Especially when working from RAW, Bibble can do a lot with highlight recovery, and does pretty well in providing digital fill lighting too. There’s also a very capable automation module, on a par with what Image Editor can do (except that Bibble Pro supports RAW files, of course, and color management).
Furthermore, I can apply changes to any selected group of files at once, and it only changes the attributes I actually adjust. I can apply one set of default adjustments to all files, and then select groups that need different adjustments, and then go down to individual files that need may need unique adjustments. I can also set cropping for individual images. Oh, and it’s available in Windows, Mac, and Linux versions, though I haven’t used any but the Windows version so far.
What it doesn’t have is ways to do masking, not even gradient masks (often very useful in dealing with flash falloff). But masking tends to be unique to an individual image, at least when I’m shooting handheld. When I’m doing that level of detail I just go into Photoshop.
Bibble contains a basic version of Noise Ninja which by good fortune (or, perhaps, intelligent choice on both sides?) is the noise reduction software I was already using. And when the full registered Noise Ninja is present, Bibble uses that, too.
This adjusting by groups lets me make human-adjusted proofs of images much faster than any other scheme I’ve used. I get results better than “video-analyzed” prints from a pro lab (you youngsters don’t worry about it, you’ll never need to know) in very little time.
Once I’ve made those adjustments, I can submit the photos to batch queues to make web-sized JPEGs, or print queues to directly drive my printer, and so forth. I can throw them into multiple queues. And the processing is blazingly fast even for RAW files.

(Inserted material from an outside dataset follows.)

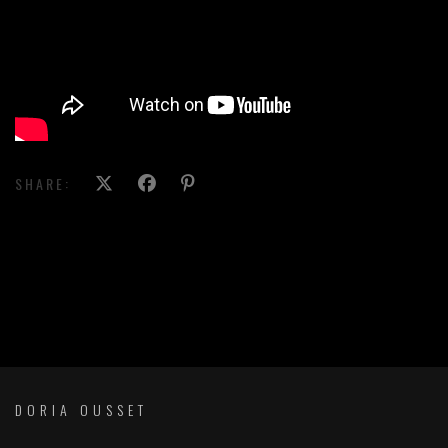
SHARE:
DORIA OUSSET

Bibble works just the same way on JPEGs, camera originals or from some other source, and it’s just as useful for handling piles of snapshots.
So, there, perhaps a bit abruptly, we have it. I’m rather enamored of my current workflow, despite problems like the quality codes I assign in Thumbs Plus not being accessible in Bibble (which uses its own “star” system of ratings). I’m using too many pieces of software as it is, but each of them brings a lot to the table, and I wouldn’t want to give them up.
If you’ve gotten through this whole thing, I guess it was of some interest to somebody other than me :-).